## Exercise requirements
When you reach the line containing "M 12,788 L 135,821 L 122,870 L 12,838 Z" in the entries below, begin reproducing lines exactly, and stop once the line containing "M 2015,793 C" is done.

--

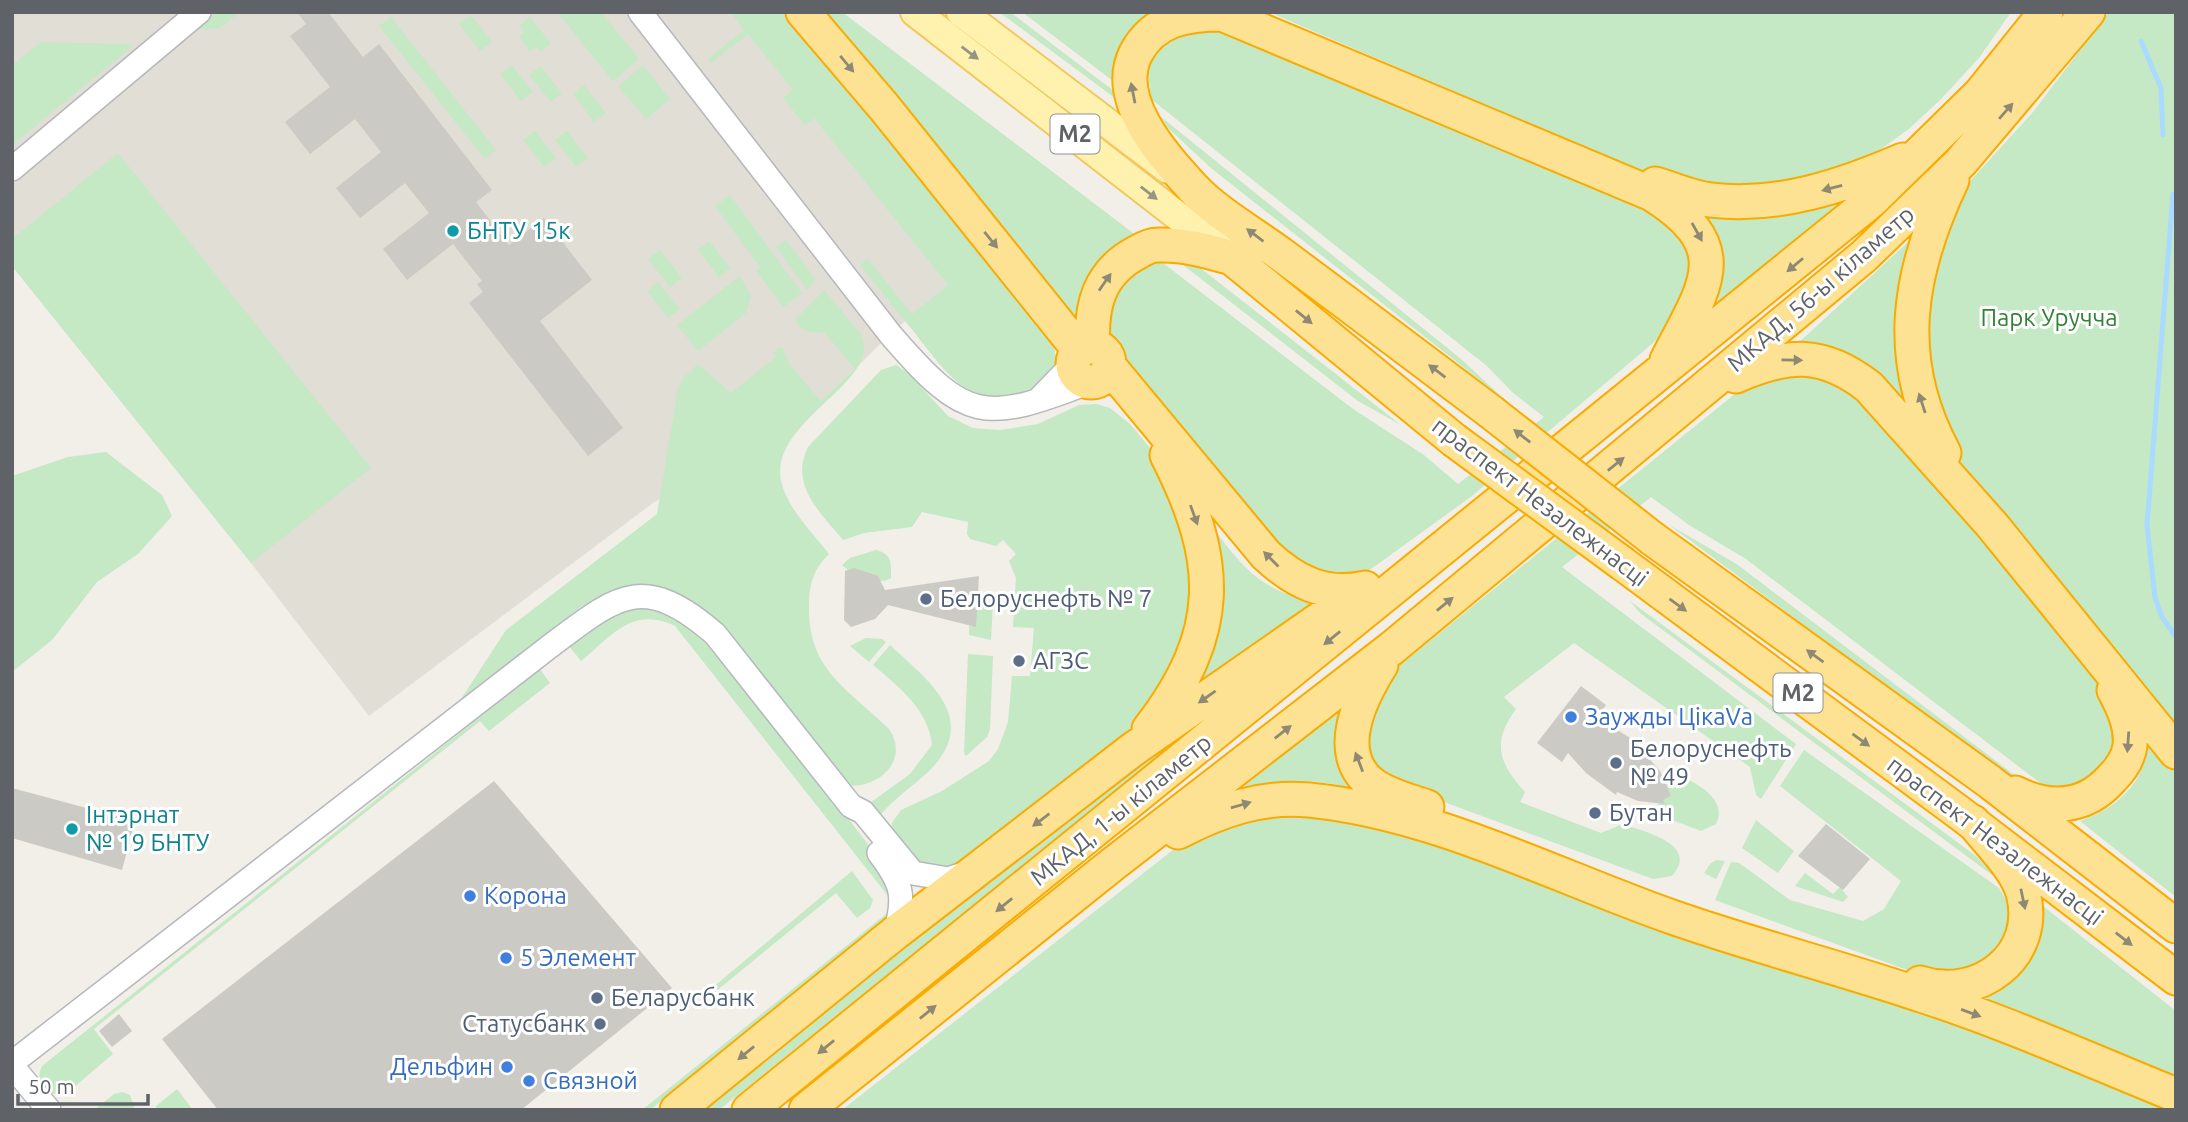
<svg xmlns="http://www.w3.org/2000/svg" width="2188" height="1122" viewBox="0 0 2188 1122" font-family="Ubuntu,sans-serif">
	<rect width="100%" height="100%" fill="#f1efe8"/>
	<path fill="#e1ded6" d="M 12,12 L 732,12 L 948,285 L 890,334 L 810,414 L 653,503 L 369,716 L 251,563 L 12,266 Z"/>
	<path fill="#c5e8c5" d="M 215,12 L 240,12 L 220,28 L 192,30 Z
		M 557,12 L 601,12 L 639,59 L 613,81 Z
		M 731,12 L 788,12 L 1053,341 C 1058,363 1057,380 1035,390 C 976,419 947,374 914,332 C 896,310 878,287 860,265 L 868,259 L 912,314 L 948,285 L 814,118 L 805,125 L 783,98 L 793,90 L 748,34 L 711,63 L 708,59 L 744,30 Z
		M 811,12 L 842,12 L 1141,239 L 1077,327 Z
		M 999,12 L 1010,12 L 1127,101 L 1131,110 Z
		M 1022,12 L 1149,12 L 1135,31 L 1125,90 Z
		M 1269,12 L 2011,12 L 1979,58 L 1940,100 L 1910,128 L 1884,147 L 1816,186 L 1755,192 L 1654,177 Z
		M 2109,12 L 2176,12 L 2176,741 L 1960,471 L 1935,418 L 1921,300 L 1962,190 L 2033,112 Z
		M 471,15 L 492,42 L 480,51 L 459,24 Z
		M 391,17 L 496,150 L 485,159 L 379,26 Z
		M 530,17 L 551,44 L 540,52 L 536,47 L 530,51 L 519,36 L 524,32 L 519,26 Z
		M 1211,21 L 1668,215 L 1697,270 L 1679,321 L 1472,496 L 1371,569 C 1345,580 1324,575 1297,571 L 1107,349 L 1101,309 L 1119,278 L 1159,260 L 1353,409 L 1424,455 L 1458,484 L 1544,417 L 1512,392 L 1487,366 L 1151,99 L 1148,72 L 1159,37 Z
		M 42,42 L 128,44 L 132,47 L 12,145 L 12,65 Z
		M 512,65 L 533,92 L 521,101 L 500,74 Z
		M 643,65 L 670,99 L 646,119 L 618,86 Z
		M 541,66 L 562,94 L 551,102 L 529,75 Z
		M 584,85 L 606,113 L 594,122 L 573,94 Z
		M 1160,116 L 1461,359 L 1505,400 L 1211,168 L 1168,128 Z
		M 535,131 L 556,158 L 544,167 L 523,140 Z
		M 567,131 L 588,158 L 576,167 L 555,140 Z
		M 118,153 L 371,468 L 251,563 L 12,266 L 12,239 Z
		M 1853,194 L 1708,312 C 1731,271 1712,245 1695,207 Z
		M 730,195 L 802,293 L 783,307 L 756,271 L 760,267 L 715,206 Z
		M 1917,234 L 1913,412 L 1796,345 Z
		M 786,240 L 815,279 L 807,290 L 776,247 Z
		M 709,241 L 730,268 L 719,277 L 698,250 Z
		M 660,250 L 682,278 L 670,287 L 648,259 Z
		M 1178,261 L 1199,267 L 1401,425 L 1358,401 Z
		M 740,276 L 751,296 L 746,313 L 698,351 L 677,325 Z
		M 658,282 L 680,309 L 668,318 L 647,291 Z
		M 824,290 L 860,333 C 887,381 769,419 781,481 C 787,508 812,532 829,554 C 813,570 809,584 809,607 C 808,670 848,689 889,729 C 912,763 873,793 840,784 L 717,626 L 649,586 L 620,589 L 582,606 L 461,699 L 506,630 L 657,514 L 678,389 L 683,378 L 698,364 L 731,393 L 776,357 L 774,354 L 778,347 L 784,348 L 789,364 L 821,401 L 855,369 L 825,333 C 811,332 801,333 795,320 Z
		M 896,365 L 908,373 L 948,416 L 973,428 L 1000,430 L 1038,424 L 1079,405 L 1096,404 L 1110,408 L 1130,424 L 1150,448 L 1175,492 L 1188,528 L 1195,620 L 1144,727 L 954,868 L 928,875 L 890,841 L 892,823 L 901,810 L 942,791 L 989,761 L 998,749 L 1008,722 L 1012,676 L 1030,676 L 1034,628 L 1013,627 L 1016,578 L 1009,561 L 1016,554 L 1003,540 L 996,546 L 970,539 L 967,534 L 968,522 L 922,512 L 912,527 L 864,533 L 843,540 C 820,512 789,485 808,447 L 881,370 Z
		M 1817,369 L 1876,407 L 2106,689 L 2118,708 L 2116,766 L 2060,798 L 1746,559 L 1689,525 L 1651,497 L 1562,567 L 1796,744 L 1761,799 L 1756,795 L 1750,767 L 1574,643 L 1504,697 L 1516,709 C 1491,743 1499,763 1525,792 L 1520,802 L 1601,833 L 1623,824 C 1645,832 1700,844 1672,876 L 1653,879 L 1390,782 L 1368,763 C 1366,708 1361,706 1400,665 L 1741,389 L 1761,376 Z
		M 106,452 L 162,495 L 172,516 L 138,554 L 97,582 L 52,640 L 12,672 L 12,476 L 68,457 Z
		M 1205,516 C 1240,566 1264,598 1328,602 L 1185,700 L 1209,659 L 1217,633 Z
		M 1668,524 L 1738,565 L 2046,799 L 2031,794 Z
		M 876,550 C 893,554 891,564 891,578 C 877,587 853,576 842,565 L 850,558 Z
		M 1630,601 L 1976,856 L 2000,881 L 1640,613 Z
		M 993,602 L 991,640 L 969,635 L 970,604 Z
		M 646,603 L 678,610 L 694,620 L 888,870 C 895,884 904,898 896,914 L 650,1110 L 642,1110 L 896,906 L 675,626 C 632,606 613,635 581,661 L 569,646 C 594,627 614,608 646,603 Z
		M 866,638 L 882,639 L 886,642 L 869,662 L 850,646 Z
		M 890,645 C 927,680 982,718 929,771 C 913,786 896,797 881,814 L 873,818 L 867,810 L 870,803 L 910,774 L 932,745 C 929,710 898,686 873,665 Z
		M 968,654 L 993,656 L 990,729 L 987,737 L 966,756 L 964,753 Z
		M 540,669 L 550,683 L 489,731 L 480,721 L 94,1029 L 113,1054 L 67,1093 L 50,1094 C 41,1084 36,1079 42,1066 Z
		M 1245,687 L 719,1110 L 692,1110 L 1160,738 Z
		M 1348,699 L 1361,791 C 1316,777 1273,778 1228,791 Z
		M 2147,741 L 2176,763 L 2176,897 L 2080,821 C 2117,808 2146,783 2147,741 Z
		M 1804,750 L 1999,888 C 2020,921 2007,937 1985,965 L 1924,976 L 1715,900 L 1731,862 L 1739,863 L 1790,900 L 1863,921 L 1884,909 L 1901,881 L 1780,786 Z
		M 1673,774 C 1694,780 1729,799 1716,824 L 1701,831 L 1672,820 L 1658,810 L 1660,793 Z
		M 1332,811 L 1755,949 L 2176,1106 L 2176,1110 L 842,1110 L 1187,839 L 1232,819 Z
		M 1756,820 L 1794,851 L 1778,873 L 1742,848 Z
		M 1717,860 L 1725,861 L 1716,879 L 1704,873 L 1711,863 Z
		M 852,871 L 873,900 L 870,908 L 857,918 L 836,893 L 715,992 L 712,988 Z
		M 1805,873 L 1833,894 L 1840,887 L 1848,897 L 1843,902 L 1795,886 Z
		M 2034,899 L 2176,1011 L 2176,1076 L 1977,999 Z
		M 177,1089 L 193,1110 L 156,1110 L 156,1106 Z
		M 122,1092 L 130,1095 L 135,1110 L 94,1110 L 114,1094 Z"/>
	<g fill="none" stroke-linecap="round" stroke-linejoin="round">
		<path stroke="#aadaff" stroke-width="5" d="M 2141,41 L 2161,88 L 2163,135
			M 2173,194 L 2147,525 L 2155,598 L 2162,617 L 2176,637"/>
	</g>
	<path fill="#cccac5" d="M 297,12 L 328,12 L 363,57 L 379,44 L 492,190 L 476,202 L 509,245 L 544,218 L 592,280 L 540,321 L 623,428 L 588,456 L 469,303 L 483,292 L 477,284 L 482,281 L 453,244 L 407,280 L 383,249 L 429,213 L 405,183 L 360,218 L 336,188 L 381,152 L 355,119 L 310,154 L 285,122 L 330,87 L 290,36 L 306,24 Z
		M 854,568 L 878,576 L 885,590 L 979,576 L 976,627 L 888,605 L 875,619 L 851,627 L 844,620 L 845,571 Z
		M 1581,686 L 1606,705 L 1596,717 L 1632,739 L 1660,771 L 1671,796 L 1663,800 L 1665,804 L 1638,801 L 1617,792 L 1616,795 L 1586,773 L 1568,753 L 1562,762 L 1537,743 Z
		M 494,781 L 672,988 L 521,1110 L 218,1110 L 162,1039 Z
		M 12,788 L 135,821 L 122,870 L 12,838 Z
		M 1826,824 L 1870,859 L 1843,890 L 1798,856 Z
		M 119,1014 L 132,1031 L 112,1047 L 99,1031 Z"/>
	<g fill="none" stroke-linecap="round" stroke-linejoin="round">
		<defs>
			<path id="minor" d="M 640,12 L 890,334 C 966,423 984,423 1090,382
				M 12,169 L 199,12
				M 1041,397 L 1074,363
				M 879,853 C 902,883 906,896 895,933
				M 12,1063 L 549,647 C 617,596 642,571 715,634 L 851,806 L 863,812 L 913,873 L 948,879 L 970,872
				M 12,1066 L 49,1110"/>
			<path id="major" d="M 915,12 L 1228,255
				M 961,12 L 1168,169"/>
			<path id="highway" d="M 803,12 L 884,107 L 1080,351
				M 1655,184 C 1673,189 1692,198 1711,200 C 1778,208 1843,186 1903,160
				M1073 364a18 18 0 1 1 36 0a18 18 0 1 1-36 0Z
				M 1093,347 C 1090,306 1099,272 1138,252 C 1143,249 1152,245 1158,245 C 1183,244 1208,251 1232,258 L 1454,440
				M 1109,366 L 1266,555 C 1295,582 1325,597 1365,588
				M 1736,376 C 1788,353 1823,351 1869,387 L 1992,525 L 2176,752
				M 1491,412 C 1422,360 1352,307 1282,255 C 1255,235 1215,212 1193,188 C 1164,156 1112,100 1136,53 C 1154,19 1187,14 1222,14 L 1652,194 C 1738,248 1705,286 1667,360
				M 1944,453 C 1893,359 1908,273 1952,180
				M 1653,539 L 1990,782 L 2176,926
				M 1623,564 L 1961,814 L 2176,978
				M 1381,665 C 1361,697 1332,754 1372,784 C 1386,795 1410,801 1427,807
				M 1149,729 C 1224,632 1221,561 1167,455
				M 2015,793 C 2050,810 2085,809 2112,778 C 2121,769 2128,759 2130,746 C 2132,725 2123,707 2114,690
				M 1178,832 C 1221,810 1260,796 1309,800 C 1433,812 1555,876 1672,917 C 1755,946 1841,968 1924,996 C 2010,1024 2092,1061 2176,1095
				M 1920,983 C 1978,1002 2040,956 2023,893 C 2016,868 1989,843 1973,822
				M 677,1110 L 895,933 L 1132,750 L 1353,596
				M 749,1110 L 1871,201 L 1980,94 L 2046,12
				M 806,1110 L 1113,864 L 1392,648 L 1864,256 L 1961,162 L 2088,12"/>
		</defs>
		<use href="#minor" stroke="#b5b8bc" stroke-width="26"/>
		<use href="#major" stroke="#f2c960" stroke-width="32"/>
		<use href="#highway" stroke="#f9ab00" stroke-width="37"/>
		<use href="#minor" stroke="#fff" stroke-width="23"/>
		<use href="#major" stroke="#fff2af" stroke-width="28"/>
		<use href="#highway" stroke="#fde293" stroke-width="33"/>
		<defs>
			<path id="highway-bridge" d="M 1491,412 L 1653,539
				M 1454,440 L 1623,564"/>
		</defs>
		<use href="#highway-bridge" stroke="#f9ab00" stroke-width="37" stroke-linecap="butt"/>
		<use href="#highway-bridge" stroke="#fde293" stroke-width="33"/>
	</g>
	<defs><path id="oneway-solid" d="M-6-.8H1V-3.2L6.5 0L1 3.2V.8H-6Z" transform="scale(1.75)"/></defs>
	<g fill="#979581">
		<use href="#oneway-solid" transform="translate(970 53) rotate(37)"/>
		<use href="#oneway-solid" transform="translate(1149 193) rotate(38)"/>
	</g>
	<g fill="#8e8975">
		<use href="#oneway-solid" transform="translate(847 64) rotate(50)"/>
		<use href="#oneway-solid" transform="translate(1133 93) rotate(-101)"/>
		<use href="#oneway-solid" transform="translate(2006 111) rotate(-49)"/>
		<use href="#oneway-solid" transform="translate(1832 188) rotate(165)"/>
		<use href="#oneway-solid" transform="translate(1697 232) rotate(61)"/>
		<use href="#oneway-solid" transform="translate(1255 235) rotate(-143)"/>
		<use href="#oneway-solid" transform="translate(991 240) rotate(51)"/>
		<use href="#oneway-solid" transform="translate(1795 265) rotate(140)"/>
		<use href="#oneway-solid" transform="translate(1105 282) rotate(-55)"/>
		<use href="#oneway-solid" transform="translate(1304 317) rotate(39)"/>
		<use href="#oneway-solid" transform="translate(1792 360) rotate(1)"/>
		<use href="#oneway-solid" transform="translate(1437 371) rotate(-143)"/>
		<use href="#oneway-solid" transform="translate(1922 403) rotate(-108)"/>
		<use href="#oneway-solid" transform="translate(1522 436) rotate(-142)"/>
		<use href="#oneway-solid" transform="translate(1616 464) rotate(-39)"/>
		<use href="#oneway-solid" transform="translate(1194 515) rotate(70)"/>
		<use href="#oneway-solid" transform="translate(1271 559) rotate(-135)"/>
		<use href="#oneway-solid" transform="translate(1445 604) rotate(-39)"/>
		<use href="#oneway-solid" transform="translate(1678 605) rotate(36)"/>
		<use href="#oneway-solid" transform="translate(1332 638) rotate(141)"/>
		<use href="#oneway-solid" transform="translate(1815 656) rotate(-144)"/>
		<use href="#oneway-solid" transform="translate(1207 697) rotate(145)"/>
		<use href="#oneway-solid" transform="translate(1283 732) rotate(-38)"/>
		<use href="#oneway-solid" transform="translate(1861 740) rotate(36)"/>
		<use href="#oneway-solid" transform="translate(2128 742) rotate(94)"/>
		<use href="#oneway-solid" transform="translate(1359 762) rotate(-111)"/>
		<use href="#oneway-solid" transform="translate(1241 805) rotate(-16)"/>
		<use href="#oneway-solid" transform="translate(1041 820) rotate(143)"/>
		<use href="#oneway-solid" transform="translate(2023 899) rotate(78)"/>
		<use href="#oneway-solid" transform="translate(1004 905) rotate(141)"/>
		<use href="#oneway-solid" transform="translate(2124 939) rotate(38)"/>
		<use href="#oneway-solid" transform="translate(928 1012) rotate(-39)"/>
		<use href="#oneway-solid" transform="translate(1971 1013) rotate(20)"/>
		<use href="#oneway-solid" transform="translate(826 1047) rotate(141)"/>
		<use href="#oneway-solid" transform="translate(746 1053) rotate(141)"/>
	</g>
	<g fill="#0f9aa8" stroke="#fff" stroke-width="2.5">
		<circle cx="453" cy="231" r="7"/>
		<circle cx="72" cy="829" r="7"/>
	</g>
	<g fill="#5c6f8a" stroke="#fff" stroke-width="2.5">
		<circle cx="926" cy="599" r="7"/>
		<circle cx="1019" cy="661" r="7"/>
		<circle cx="1616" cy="763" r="7"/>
		<circle cx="1595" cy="813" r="7"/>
		<circle cx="597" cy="998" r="7"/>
		<circle cx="600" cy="1024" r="7"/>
	</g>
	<g fill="#3f7fe0" stroke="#fff" stroke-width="2.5">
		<circle cx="1571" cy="717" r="7"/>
		<circle cx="470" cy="896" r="7"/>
		<circle cx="506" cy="958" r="7"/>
		<circle cx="507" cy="1067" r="7"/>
		<circle cx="529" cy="1081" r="7"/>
	</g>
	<g text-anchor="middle" stroke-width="6" stroke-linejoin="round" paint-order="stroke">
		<g fill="#fff" stroke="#8f9295" stroke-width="2">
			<rect x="1050.5" y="114.5" width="49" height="39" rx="5"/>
			<rect x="1773.5" y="673.5" width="49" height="39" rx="5"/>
		</g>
		<g font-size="23" font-weight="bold" fill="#5f6368">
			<text x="1075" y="142">М2</text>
			<text x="1798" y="701">М2</text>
		</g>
		<g font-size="24" fill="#0d838f" stroke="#fff" text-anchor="start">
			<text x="467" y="239">БНТУ 15к</text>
			<text x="86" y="823">Інтэрнат<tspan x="86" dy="28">№ 19 БНТУ</tspan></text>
		</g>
		<g font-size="24" fill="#5f6368" stroke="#fff">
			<text transform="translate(1821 289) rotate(-41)" y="8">МКАД, 56-ы кіламетр</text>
			<text transform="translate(1540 502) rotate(37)" y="8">праспект Незалежнасці</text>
			<text transform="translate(1121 810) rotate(-39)" y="8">МКАД, 1-ы кіламетр</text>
			<text transform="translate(1995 841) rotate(37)" y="8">праспект Незалежнасці</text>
		</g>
		<g font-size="24" fill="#348238" stroke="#fff">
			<text x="2049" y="326">Парк Уручча</text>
		</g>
		<g font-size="24" fill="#4e5e75" stroke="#fff" text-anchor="start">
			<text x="940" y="607">Белоруснефть № 7</text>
			<text x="1033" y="669">АГЗС</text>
			<text x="1630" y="757">Белоруснефть<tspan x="1630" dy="28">№ 49</tspan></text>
			<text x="1609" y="821">Бутан</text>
			<text x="611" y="1006">Беларусбанк</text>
			<text x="586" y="1032" text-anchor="end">Статусбанк</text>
		</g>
		<g font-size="24" fill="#366cbe" stroke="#fff" text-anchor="start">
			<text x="1585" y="725">Заужды ЦікаVа</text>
			<text x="484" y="904">Корона</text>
			<text x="520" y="966">5 Элемент</text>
			<text x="493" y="1075" text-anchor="end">Дельфин</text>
			<text x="543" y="1089">Связной</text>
		</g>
	</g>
	<rect width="2188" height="1122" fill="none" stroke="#5f6368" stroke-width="28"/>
	<path d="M18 1094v10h130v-10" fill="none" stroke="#5f6368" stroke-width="3.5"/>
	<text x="28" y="1094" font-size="21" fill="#5f6368" stroke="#ffffff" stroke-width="5" paint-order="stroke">50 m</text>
</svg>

--

## Finished exercise
		M 12,788 L 135,821 L 122,870 L 12,838 Z
		M 1826,824 L 1870,859 L 1843,890 L 1798,856 Z
		M 119,1014 L 132,1031 L 112,1047 L 99,1031 Z"/>
	<g fill="none" stroke-linecap="round" stroke-linejoin="round">
		<defs>
			<path id="minor" d="M 640,12 L 890,334 C 966,423 984,423 1090,382
				M 12,169 L 199,12
				M 1041,397 L 1074,363
				M 879,853 C 902,883 906,896 895,933
				M 12,1063 L 549,647 C 617,596 642,571 715,634 L 851,806 L 863,812 L 913,873 L 948,879 L 970,872
				M 12,1066 L 49,1110"/>
			<path id="major" d="M 915,12 L 1228,255
				M 961,12 L 1168,169"/>
			<path id="highway" d="M 803,12 L 884,107 L 1080,351
				M 1655,184 C 1673,189 1692,198 1711,200 C 1778,208 1843,186 1903,160
				M1073 364a18 18 0 1 1 36 0a18 18 0 1 1-36 0Z
				M 1093,347 C 1090,306 1099,272 1138,252 C 1143,249 1152,245 1158,245 C 1183,244 1208,251 1232,258 L 1454,440
				M 1109,366 L 1266,555 C 1295,582 1325,597 1365,588
				M 1736,376 C 1788,353 1823,351 1869,387 L 1992,525 L 2176,752
				M 1491,412 C 1422,360 1352,307 1282,255 C 1255,235 1215,212 1193,188 C 1164,156 1112,100 1136,53 C 1154,19 1187,14 1222,14 L 1652,194 C 1738,248 1705,286 1667,360
				M 1944,453 C 1893,359 1908,273 1952,180
				M 1653,539 L 1990,782 L 2176,926
				M 1623,564 L 1961,814 L 2176,978
				M 1381,665 C 1361,697 1332,754 1372,784 C 1386,795 1410,801 1427,807
				M 1149,729 C 1224,632 1221,561 1167,455
				M 2015,793 C 2050,810 2085,809 2112,778 C 2121,769 2128,759 2130,746 C 2132,725 2123,707 2114,690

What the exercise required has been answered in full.